Hit with multiple charges including conspiracy to defraud the U.S., Dolan agreed to plead guilty to one count of conspiracy and one count of obstructing an official proceeding. Dolan also agreed to testify about his alleged role in planning the insurrection and act as a government witness while the DOJ continues to prosecute his former associates, like Oath Keepers founder Stewart Rhodes.
The U.S. government has until Mar. 17, 2023, to issue a status report saying whether a sentencing hearing for Dolan must be set.
Nicholas Lentz was arrested in West Palm Beach in February of 2021. In their court complaint, prosecutors attached a photo Lentz posted to his Facebook page in front of other Capitol rioters with the caption, "We the people did it."
Prosecutors also reviewed a 52-second video clip of Lentz inside the Capitol, also posted to his Facebook, in which he said, "America has spoken. You can not stop millions of people."
Lentz pleaded guilty in February of 2022 to one count of entering and remaining on restricted grounds.
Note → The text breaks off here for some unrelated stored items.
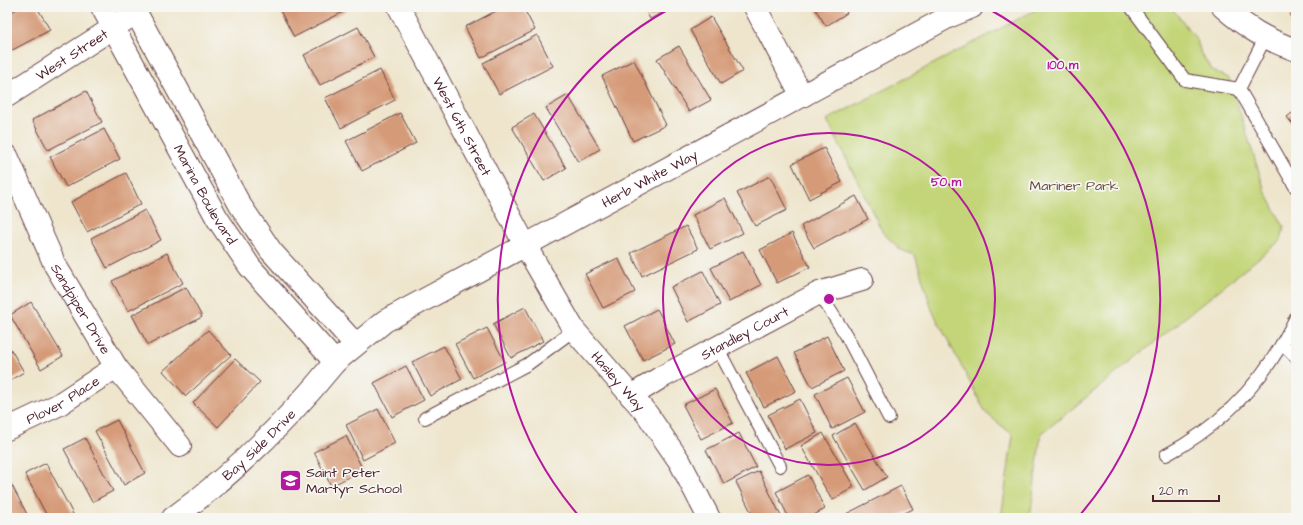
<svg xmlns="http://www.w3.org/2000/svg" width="1303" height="525" font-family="'Architects Daughter',sans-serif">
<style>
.green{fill:#c3d578;stroke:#867a52}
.building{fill:#d59a77}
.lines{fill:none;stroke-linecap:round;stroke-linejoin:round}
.service-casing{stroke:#633d43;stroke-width:14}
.minor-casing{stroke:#633d43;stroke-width:24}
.tertiary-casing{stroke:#633d43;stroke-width:24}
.service{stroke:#fff;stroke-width:12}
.minor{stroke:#fff;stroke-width:22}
.tertiary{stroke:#fff;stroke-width:22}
.ring{fill:none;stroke:#b5179e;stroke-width:2}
.labels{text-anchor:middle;stroke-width:3.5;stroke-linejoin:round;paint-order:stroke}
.street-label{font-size:14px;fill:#4a1f2b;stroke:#f6f6f2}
.park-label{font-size:14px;fill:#684c3e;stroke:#f6f6f2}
.poi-label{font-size:14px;fill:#4a1f2b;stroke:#f6f6f2;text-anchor:start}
.centre{fill:#b5179e;stroke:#f6f6f2;stroke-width:2}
.ring-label{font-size:12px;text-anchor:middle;font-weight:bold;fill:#b5179e;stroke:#f6f6f2;stroke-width:3.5;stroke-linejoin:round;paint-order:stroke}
</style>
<rect width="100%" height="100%" fill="#f6f6f2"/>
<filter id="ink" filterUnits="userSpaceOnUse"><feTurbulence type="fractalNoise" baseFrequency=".025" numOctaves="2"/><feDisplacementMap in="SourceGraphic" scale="8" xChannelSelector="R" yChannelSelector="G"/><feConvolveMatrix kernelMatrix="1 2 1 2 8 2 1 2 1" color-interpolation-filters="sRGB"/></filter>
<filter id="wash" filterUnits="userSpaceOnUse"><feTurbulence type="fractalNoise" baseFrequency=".012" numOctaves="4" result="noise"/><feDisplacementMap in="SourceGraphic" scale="16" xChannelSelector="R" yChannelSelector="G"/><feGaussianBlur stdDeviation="0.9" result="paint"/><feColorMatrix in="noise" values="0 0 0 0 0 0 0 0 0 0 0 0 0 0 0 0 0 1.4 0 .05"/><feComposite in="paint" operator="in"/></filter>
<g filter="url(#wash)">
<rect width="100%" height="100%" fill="#eee5cc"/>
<path class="green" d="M1041 7H1171L1197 40 1201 54 1213 71 1229 78 1265 191 1284 227 1281 240 1041 434 1030 518H1001L1013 435 986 413 932 310 915 255 901 250 883 233 827 120Z"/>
<g id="blocks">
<g class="building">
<path d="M21 7H37L50 30 7 53V14Z"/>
<path d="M278 7H347L349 9 294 37Z"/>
<path d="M504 7H523L535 30 481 58 465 27Z"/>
<path d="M644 7H673L650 19Z"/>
<path d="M814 7H844L847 13 826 26Z"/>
<path d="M1295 7H1296V20L1290 17Z"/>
<path d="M711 17 743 71 721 84 690 30Z"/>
<path d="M358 27 374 57 320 85 304 55Z"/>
<path d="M537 35 553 66 499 94 483 63Z"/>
<path d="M679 46 711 100 689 112 657 59Z"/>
<path d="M634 60 666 125 633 141 602 76Z"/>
<path d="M380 70 395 100 341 128 325 98Z"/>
<path d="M86 91 102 122 48 150 32 120Z"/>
<path d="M568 95 600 149 578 162 546 108Z"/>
<path d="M1296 110V128L1287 117Z"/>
<path d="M400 113 416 143 362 171 346 141Z"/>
<path d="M534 114 566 168 544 181 512 127Z"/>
<path d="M104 129 120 159 66 187 50 157Z"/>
<path d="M824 148 842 182 809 199 792 164Z"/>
<path d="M126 173 141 204 87 232 71 202Z"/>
<path d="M770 176 787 210 755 226 737 193Z"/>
<path d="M856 196 868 219 814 248 801 226Z"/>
<path d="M725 198 743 233 710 249 693 215Z"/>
<path d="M145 210 161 240 107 268 91 238Z"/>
<path d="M686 226 698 249 642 276 631 253Z"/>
<path d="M792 233 810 267 777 283 760 250Z"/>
<path d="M743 251 761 285 729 302 711 268Z"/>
<path d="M167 253 183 283 128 311 112 281Z"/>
<path d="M618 258 635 292 603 308 585 274Z"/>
<path d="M703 271 720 305 688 322 671 287Z"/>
<path d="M186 287 202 317 148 345 132 315Z"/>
<path d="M31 302 63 356 41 369 10 315Z"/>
<path d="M525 307 543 341 511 358 493 324Z"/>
<path d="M657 309 675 344 643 360 625 326Z"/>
<path d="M487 328 505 362 473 378 455 344Z"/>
<path d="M208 330 231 355 186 396 163 371Z"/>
<path d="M827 336 844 371 812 387 794 353Z"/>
<path d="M7 343 24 372 7 382Z"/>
<path d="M444 346 462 379 430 396 412 362Z"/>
<path d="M778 356 796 391 764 407 746 373Z"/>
<path d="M235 359 260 382 218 427 193 403Z"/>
<path d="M406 366 424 400 392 417 374 383Z"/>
<path d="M847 378 865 412 832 429 815 394Z"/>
<path d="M715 389 733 423 701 439 683 405Z"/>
<path d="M800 399 817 433 785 449 768 415Z"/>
<path d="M378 409 395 443 363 460 346 425Z"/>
<path d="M117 420 145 473 124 485 95 431Z"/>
<path d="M855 423 887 477 865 490 833 436Z"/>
<path d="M739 433 756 467 724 484 706 450Z"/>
<path d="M823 433 854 487 832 500 801 446Z"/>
<path d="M346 436 363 470 331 486 314 452Z"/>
<path d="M85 438 113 491 92 502 64 449Z"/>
<path d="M46 463 74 516 71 518H48L25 474Z"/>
<path d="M759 471 782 518H754L736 482Z"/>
<path d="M808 475 825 509 808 518H789L776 492Z"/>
<path d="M8 478 29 518H7V479Z"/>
<path d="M901 486 913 509 894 518H848L846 514Z"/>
</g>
</g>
</g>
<g filter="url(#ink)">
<use href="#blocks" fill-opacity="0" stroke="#633d43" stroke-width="1"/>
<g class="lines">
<defs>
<g id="service">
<path d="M1131 7 1185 80 1239 89 1265 38"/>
<path d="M1239 89 1296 188"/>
<path d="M819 293 846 335 889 418"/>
<path d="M1283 344 1296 357"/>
<path d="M717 347 780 466"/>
<path d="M425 418 528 364 574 330"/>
<path d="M1166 455C1225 424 1268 376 1296 317"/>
</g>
<g id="minor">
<path id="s1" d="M399 7 525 245 574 330 647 414 680 462 709 518"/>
<path d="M755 7 802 96"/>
<path d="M1223 7C1248 29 1265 39 1296 50"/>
<path id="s2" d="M7 96 136 13"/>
<path id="s3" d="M7 156 55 265 116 367 180 446"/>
<path id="s4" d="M631 396 660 378 819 293 862 280"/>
<path id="s5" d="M7 429 58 405 116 367"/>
<path id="s6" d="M173 518C234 474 288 420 335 362"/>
</g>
<g id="tertiary">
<path id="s7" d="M102 7 217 218 250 267 335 362 385 321 948 17 972 7"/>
<path d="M133 7 240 205 271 251 355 344"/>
</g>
</defs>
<use href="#service" class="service-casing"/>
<use href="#minor" class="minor-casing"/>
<use href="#tertiary" class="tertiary-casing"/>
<use href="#service" class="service"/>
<use href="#minor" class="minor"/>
<use href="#tertiary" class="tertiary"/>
</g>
</g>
<g class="ring">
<circle cx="829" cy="299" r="166"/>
<path d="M579 516A331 331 0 0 1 671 8M987 8A331 331 0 0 1 1079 516"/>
</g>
<defs>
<symbol id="school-square" viewBox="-11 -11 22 22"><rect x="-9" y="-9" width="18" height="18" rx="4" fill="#b5179e" stroke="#f6f6f2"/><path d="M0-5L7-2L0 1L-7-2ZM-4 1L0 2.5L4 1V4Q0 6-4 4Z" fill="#fff"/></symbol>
</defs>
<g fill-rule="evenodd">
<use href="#school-square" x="278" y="468" width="25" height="25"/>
</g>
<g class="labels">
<g class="street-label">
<text dy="5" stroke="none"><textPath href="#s2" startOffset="77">West Street</textPath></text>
<text dy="5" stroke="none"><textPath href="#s1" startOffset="135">West 6th Street</textPath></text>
<text dy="5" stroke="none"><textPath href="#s7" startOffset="792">Herb White Way</textPath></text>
<text dy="5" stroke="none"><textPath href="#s7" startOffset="214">Marina Boulevard</textPath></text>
<text dy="5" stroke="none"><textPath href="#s3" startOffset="170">Sandpiper Drive</textPath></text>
<text dy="5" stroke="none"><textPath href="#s4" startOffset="130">Standley Court</textPath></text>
<text dy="5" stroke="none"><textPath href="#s1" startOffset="435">Hasley Way</textPath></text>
<text dy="5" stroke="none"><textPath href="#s5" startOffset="63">Plover Place</textPath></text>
<text dy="5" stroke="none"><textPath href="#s6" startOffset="113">Bay Side Drive</textPath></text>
</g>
<g class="park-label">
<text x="1074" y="190">Mariner Park</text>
</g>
<g class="poi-label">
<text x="306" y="477">Saint Peter<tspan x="306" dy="16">Martyr School</tspan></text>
</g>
</g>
<circle cx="829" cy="299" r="6" class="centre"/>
<g class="ring-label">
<text x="1063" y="69">100 m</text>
<text x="946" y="186">50 m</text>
</g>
<rect width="1303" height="525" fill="none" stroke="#f6f6f2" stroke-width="24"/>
<path d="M1153 495v6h66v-6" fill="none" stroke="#4a1f2b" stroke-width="2"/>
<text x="1159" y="495" font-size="12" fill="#4a1f2b" stroke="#f6f6f2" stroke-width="3" paint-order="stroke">20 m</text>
</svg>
He was sentenced to 36 months probation, including 30 days home detention and 100 hours of community service.
Jody Lynn Tagaris
The only woman of the Jan. 6 defendants from South Florida, Jody Lynn Tagaris was arrested in West Palm Beach on May 25, 2021.
She was charged with entering restricted grounds, entering or remaining in certain rooms in the Capitol, and performing disorderly conduct while on restricted grounds and in the Capitol building. Six months after her arrest, she pleaded guilty entering and remaining in certain rooms and was sentenced to 24 months of probation and 60 hours of community service, as well as hit with a $2,000 fine.